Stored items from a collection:
------------------------------------------------

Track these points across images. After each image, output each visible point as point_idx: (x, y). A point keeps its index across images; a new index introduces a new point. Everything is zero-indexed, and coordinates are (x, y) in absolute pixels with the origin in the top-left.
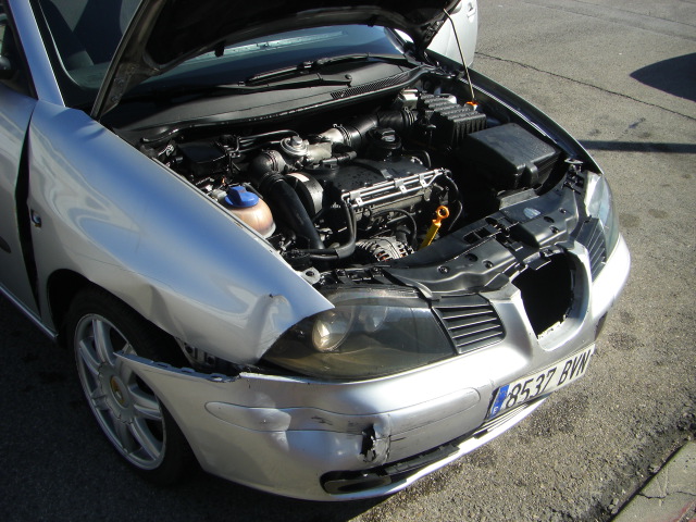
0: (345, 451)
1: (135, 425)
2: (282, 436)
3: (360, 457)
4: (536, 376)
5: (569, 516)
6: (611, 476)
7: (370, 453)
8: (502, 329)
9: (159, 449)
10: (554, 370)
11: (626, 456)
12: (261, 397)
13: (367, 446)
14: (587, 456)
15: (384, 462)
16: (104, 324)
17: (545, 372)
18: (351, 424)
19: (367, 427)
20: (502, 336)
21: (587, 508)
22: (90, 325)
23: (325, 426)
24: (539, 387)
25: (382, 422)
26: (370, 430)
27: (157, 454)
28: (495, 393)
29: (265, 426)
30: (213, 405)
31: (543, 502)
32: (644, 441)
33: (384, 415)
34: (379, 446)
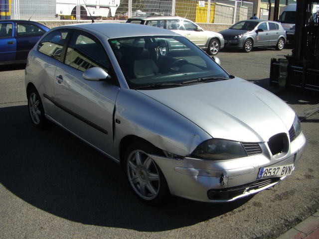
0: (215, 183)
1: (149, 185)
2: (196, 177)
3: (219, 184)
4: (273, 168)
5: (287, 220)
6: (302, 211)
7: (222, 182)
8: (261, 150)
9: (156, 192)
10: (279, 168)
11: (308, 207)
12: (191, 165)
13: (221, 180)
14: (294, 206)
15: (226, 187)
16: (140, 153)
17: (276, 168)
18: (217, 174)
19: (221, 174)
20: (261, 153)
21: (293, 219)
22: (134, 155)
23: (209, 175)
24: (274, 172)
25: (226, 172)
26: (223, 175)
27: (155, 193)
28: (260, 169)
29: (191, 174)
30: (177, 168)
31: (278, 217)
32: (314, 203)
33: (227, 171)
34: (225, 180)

------------------------------------------------

Please print all the data above word for word. Pictures should not appear in the copy.

Track these points across images. After each image, output each visible point as point_idx: (x, y). A point keeps its index across images; a new index introduces a new point. Everything is zero-indexed, and coordinates are (x, y) in absolute pixels with the origin in the top-left.
0: (345, 451)
1: (135, 425)
2: (282, 436)
3: (360, 457)
4: (536, 376)
5: (569, 516)
6: (611, 476)
7: (370, 453)
8: (502, 329)
9: (159, 449)
10: (554, 370)
11: (626, 456)
12: (261, 397)
13: (367, 446)
14: (587, 456)
15: (384, 462)
16: (104, 324)
17: (545, 372)
18: (351, 424)
19: (367, 427)
20: (502, 336)
21: (587, 508)
22: (90, 325)
23: (325, 426)
24: (539, 387)
25: (382, 422)
26: (370, 430)
27: (157, 454)
28: (495, 393)
29: (265, 426)
30: (213, 405)
31: (543, 502)
32: (644, 441)
33: (384, 415)
34: (379, 446)
0: (215, 183)
1: (149, 185)
2: (196, 177)
3: (219, 184)
4: (273, 168)
5: (287, 220)
6: (302, 211)
7: (222, 182)
8: (261, 150)
9: (156, 192)
10: (279, 168)
11: (308, 207)
12: (191, 165)
13: (221, 180)
14: (294, 206)
15: (226, 187)
16: (140, 153)
17: (276, 168)
18: (217, 174)
19: (221, 174)
20: (261, 153)
21: (293, 219)
22: (134, 155)
23: (209, 175)
24: (274, 172)
25: (226, 172)
26: (223, 175)
27: (155, 193)
28: (260, 169)
29: (191, 174)
30: (177, 168)
31: (278, 217)
32: (314, 203)
33: (227, 171)
34: (225, 180)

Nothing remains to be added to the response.